Right ventricular hypercontractility is associated with long-term mortality in patients with heart failure with preserved ejection fraction

S. Rosch (Mainz)1, A. Schöber (Mainz)1, S. Bombace (Leipzig)2, F. Schlotter (Leipzig)3, T. Kister (Leipzig)3, H. Thiele (Leipzig)3, K. Fengler (Leipzig)3, P. Lurz (Mainz)1, K.-P. Rommel (Mainz)1, K.-P. Kresoja (Mainz)1
1Universitätsmedizin der Johannes Gutenberg-Universität Mainz Kardiologie 1, Zentrum für Kardiologie Mainz, Deutschland; 2Helios Park-Klinikum Leipzig Klinik für Innere Medizin I - Kardiologie, Angiologie Leipzig, Deutschland; 3Herzzentrum Leipzig - Universität Leipzig Klinik für Innere Medizin/Kardiologie Leipzig, Deutschland
AIMS: Right ventricular (RV) systolic function is an independent determinant of outcomes in various diseases, yet its assessment remains challenging especially under altered loading conditions. Invasive pressure-volume loop (PVL) analysis provides the reference standard for evaluating load-independent RV contractility. Although heart failure with preserved ejection fraction (HFpEF) is primarily considered a left ventricular entity, growing evidence indicates biventricular involvement. We therefore aimed to characterize load-independent RV systolic function using invasive PVL analysis, develop a non-invasive PVL approach, and assess its prognostic relevance in HFpEF.

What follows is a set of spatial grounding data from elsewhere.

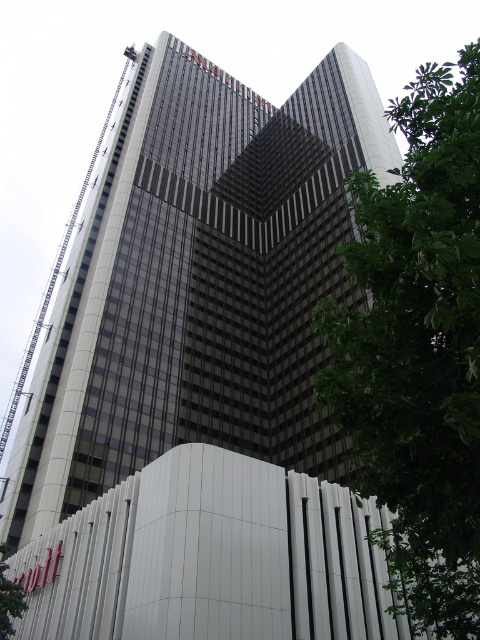
Who is positioned more to the right, glassy reflective skyscraper at center or green leafy tree at right?

green leafy tree at right is more to the right.

Does glassy reflective skyscraper at center appear on the left side of green leafy tree at right?

Yes, glassy reflective skyscraper at center is to the left of green leafy tree at right.

Is point (12, 529) behind point (477, 424)?

Yes.

At what (x,y) coordinates should I click in order to perform the action: click on glassy reflective skyscraper at center. Please return your answer as a coordinate pair (x, y). This screenshot has height=640, width=480. Looking at the image, I should click on (197, 282).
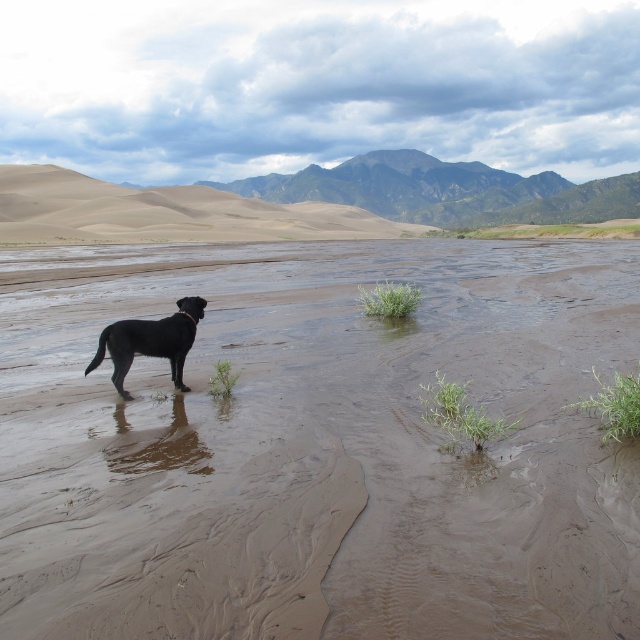
Question: Can you confirm if brown sandy mud at center is bigger than black glossy dog at center?

Choices:
 (A) yes
 (B) no

Answer: (A)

METHODS: Patients with HFpEF underwent transthoracic echocardiography and cardiac magnetic resonance imaging (CMR) before invasive assessment. During right heart catheterization, RV-PVL analysis was performed at rest and during preload reduction to determine end-systolic elastance (Ees) and the volume-axis intercept (V0) of the end-systolic pressure-volume relationship (ESPVR, Fig. 1A). From both, we calculated the indexed RV volume at an end-systolic pressure of 40 mmHg (RV-V40i) as a quantitative, load-independent index of RV systolic function, with lower values indicating higher contractility. Non-invasive PVLs were derived using correlations from invasive data combined with imaging parameters. Survival analyses were performed according to median invasive and non-invasive RV-V40i.

RESULTS: Fifty-two patients (median age 72 years [IQR 68 to 77], 67% female) were included (median follow-up 1,654 days [IQR 1,150 to 3,249]). PVL-derived RV-ESP was 18% lower than RV systolic pressure and was estimated non-invasively using echocardiographic systolic pulmonary artery pressure. RV end-systolic volume correlated strongly with RV-V0 (r=0.75, p<0.001) and was used for its non-invasive estimation. 
Invasive and non-invasive PVL parameters demonstrated strong correlations for RV-ESP (r=0.95, p<0.001), RV-V0 (r=0.75, p<0.001), RV-Ees (r=0.73, p<0.001) and RV-V40i (r=0.85, p<0.001).
Hypercontractile RV HFpEF (RV-V40i <median) patients were more frequently female (85% vs. 50%, p=0.008) compared to those with normocontractile RV HFpEF (RV-V40i ≥median), whereas other baseline characteristics did not differ significantly. In hypercontractile patients on CMR, RV volumes were smaller (EDV index 63ml/m² [IQR 58 to 77] vs. 70ml/m² [IQR 63 to 85], p=0.041) and RV-EF was higher (64% [IQR 55 to 68] vs. 57% [IQR 47 to 61], p=0.010). Kaplan-Meier analysis revealed worse survival in patients with hypercontractile RVs, irrespective of invasive (p=0.035) or non-invasive (p=0.041) PVL analysis (Fig. 2A+B).

CONCLUSION: Beyond diastolic stiffness, hypercontractility is increasingly recognized as a key feature of HFpEF pathophysiology. RV hypercontractility appears to be more than a compensatory response. It is an independent determinant of long-term survival in HFpEF. Contrary to the conventional assumption that better RV systolic function predicts improved outcomes, patients with RV hypercontractility showed higher mortality, likely reflecting increased RV afterload. The proposed concept of non-invasive RV PVL assessment bares the potential for broader application across cardiovascular diseases fostering our understanding of HFpEF.